METHODS OF COLLECTION

There are two basic forms of collection—freezing the scene and honeypotting. The two aren’t mutually exclusive—you can collect frozen information after or during any honeypotting.

Freezing the scene involves taking a snapshot of the system in its compromised state. The necessary authorities should be notified (e.g., the police and your incident response and legal teams), but you shouldn’t go out and tell the world just yet.

You should then start to collect whatever data is important onto removable nonvolatile media in a standard format. Make sure that the programs and utilities used to collect the data are also collected onto the same media as the data. All data collected should have a cryptographic message digest created, and those digests should be compared to the originals for verification.

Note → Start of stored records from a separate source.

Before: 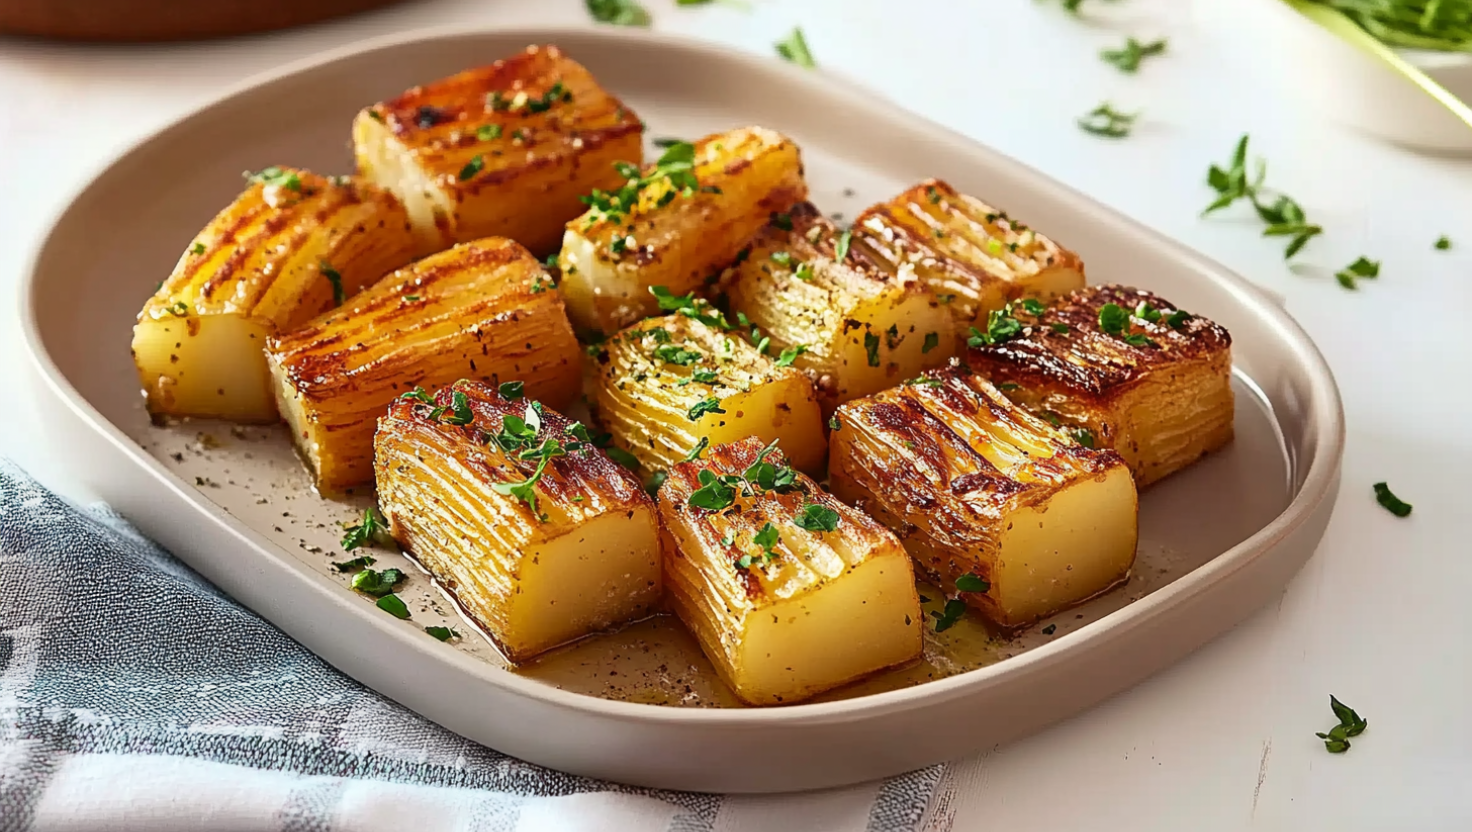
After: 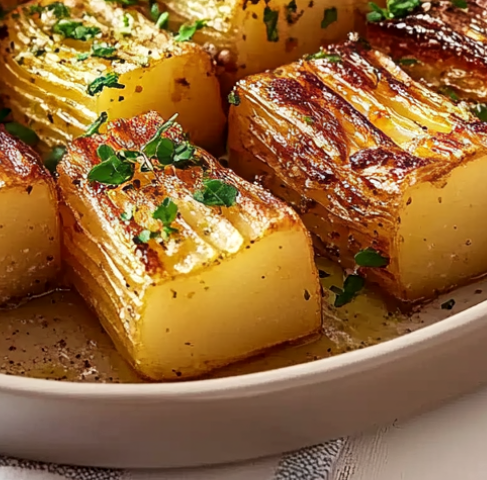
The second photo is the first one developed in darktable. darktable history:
local contrast: highlights 100%, shadows 100%, detail 120%, midtone range 0.2
crop: left 40.878%, top 39.176%, right 25.993%, bottom 3.081%
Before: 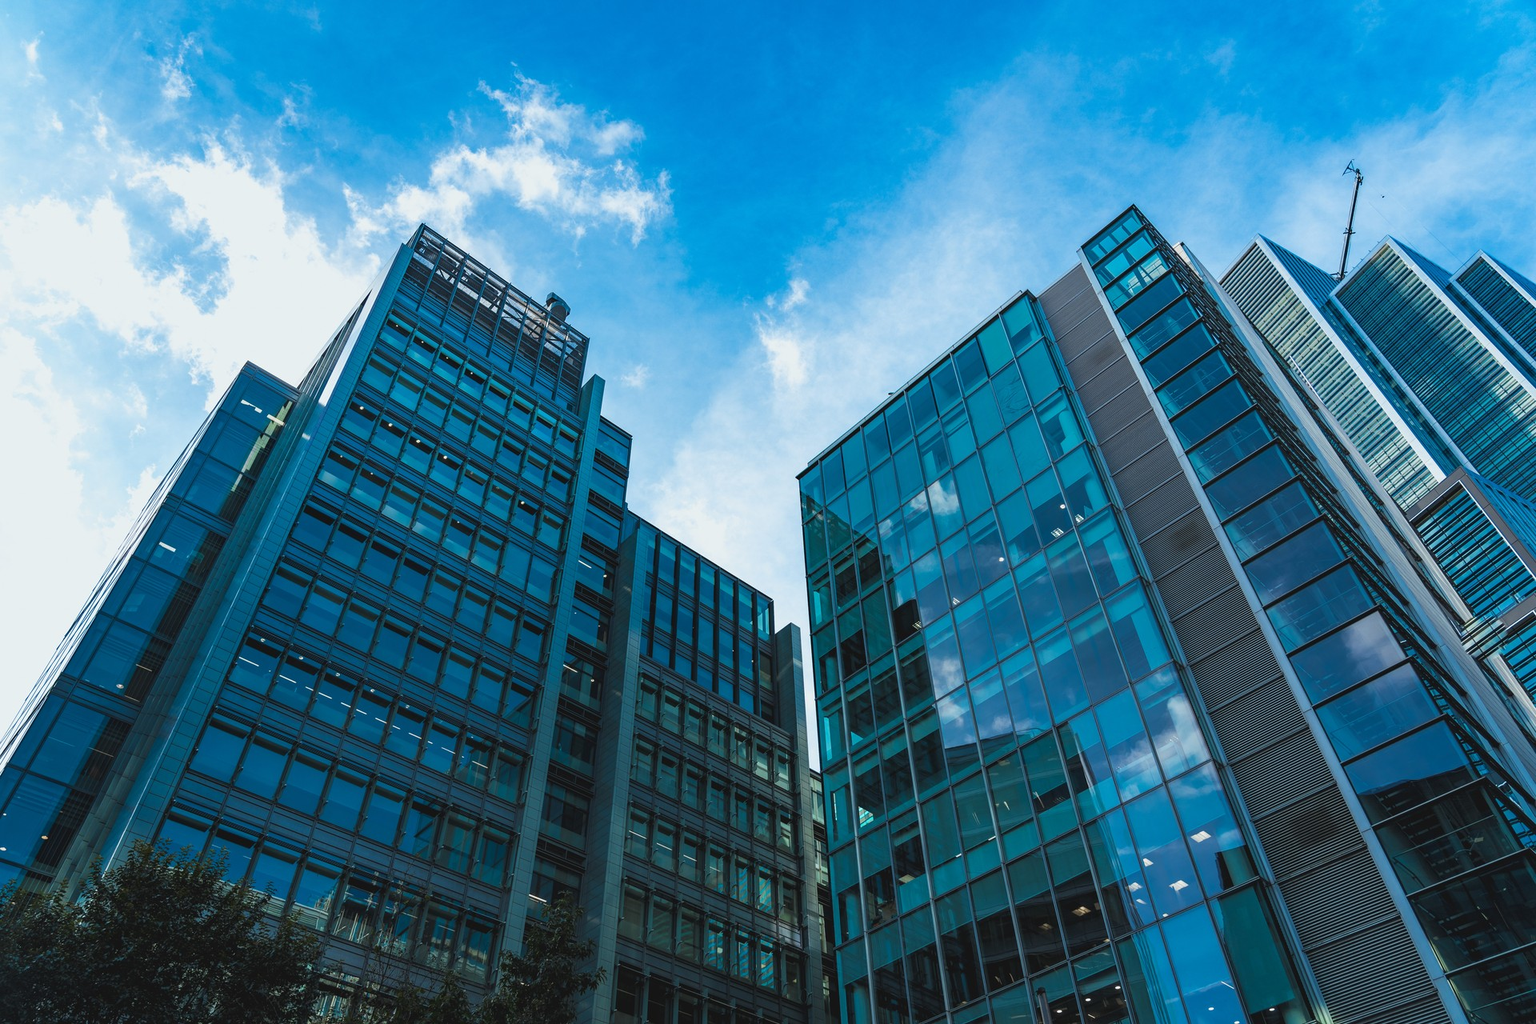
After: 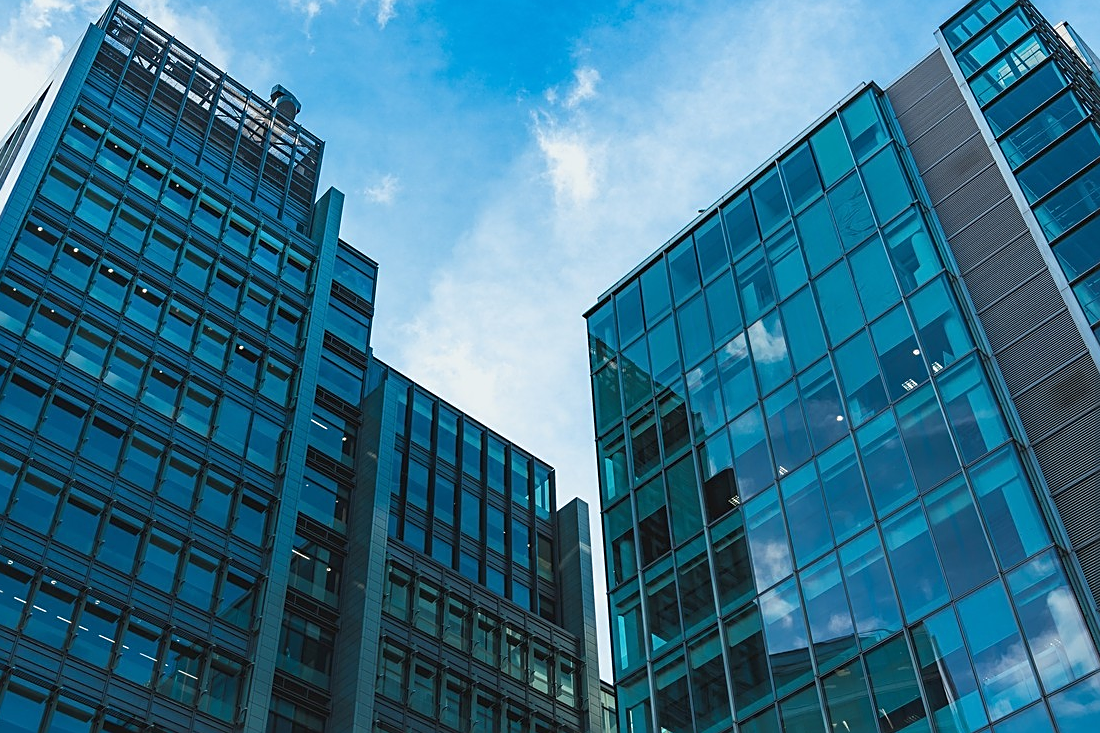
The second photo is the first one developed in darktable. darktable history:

Honeypotting is the process of creating a replica system and luring the attacker into it for further monitoring. A related method (sandboxing) involves limiting what the attacker can do while still on the compromised system, so they can be monitored without (much) further damage. The placement of misleading information and the attacker’s response to it is a good method for determining the attacker’s motives. You must make sure that any data on the system related to the attacker’s detection and actions is either removed or encrypted; otherwise they can cover their tracks by destroying it. Honeypotting and sandboxing are extremely resource intensive, so they may be infeasible to perform. There are also some legal issues to contend with, most importantly entrapment. As previously mentioned—you should consult your lawyers.